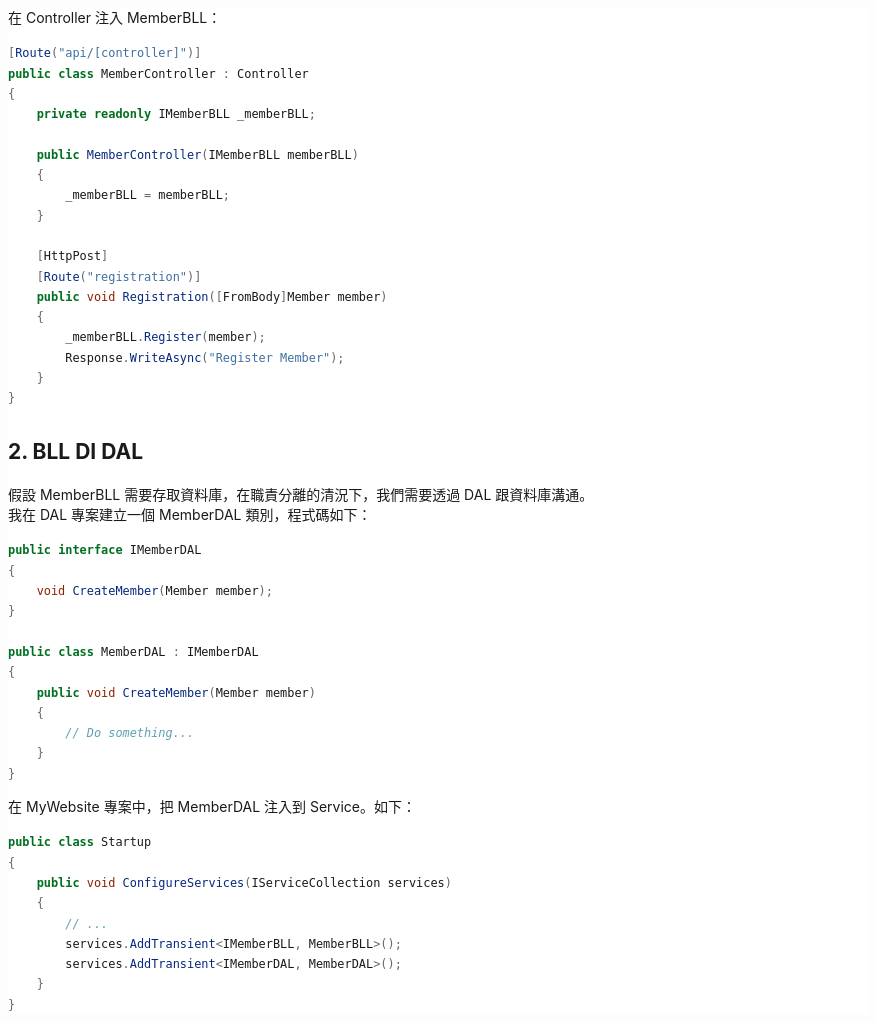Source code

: 在 Controller 注入 MemberBLL：
```cs
[Route("api/[controller]")]
public class MemberController : Controller
{
    private readonly IMemberBLL _memberBLL;

    public MemberController(IMemberBLL memberBLL)
    {
        _memberBLL = memberBLL;
    }

    [HttpPost]
    [Route("registration")]
    public void Registration([FromBody]Member member)
    {
        _memberBLL.Register(member);
        Response.WriteAsync("Register Member");
    }
}
```

## 2. BLL DI DAL

假設 MemberBLL 需要存取資料庫，在職責分離的清況下，我們需要透過 DAL 跟資料庫溝通。  
我在 DAL 專案建立一個 MemberDAL 類別，程式碼如下：
```cs
public interface IMemberDAL
{
    void CreateMember(Member member);
}

public class MemberDAL : IMemberDAL
{
    public void CreateMember(Member member)
    {
        // Do something...
    }
}
```

在 MyWebsite 專案中，把 MemberDAL 注入到 Service。如下：  
```cs
public class Startup
{
    public void ConfigureServices(IServiceCollection services)
    {
        // ...
        services.AddTransient<IMemberBLL, MemberBLL>();
        services.AddTransient<IMemberDAL, MemberDAL>();
    }
}
```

■ **EXERCISE REQUIREMENTS**: Take every line above where "Register" appears and copy it.

■ **TASK ANSWER**:
        _memberBLL.Register(member);
        Response.WriteAsync("Register Member");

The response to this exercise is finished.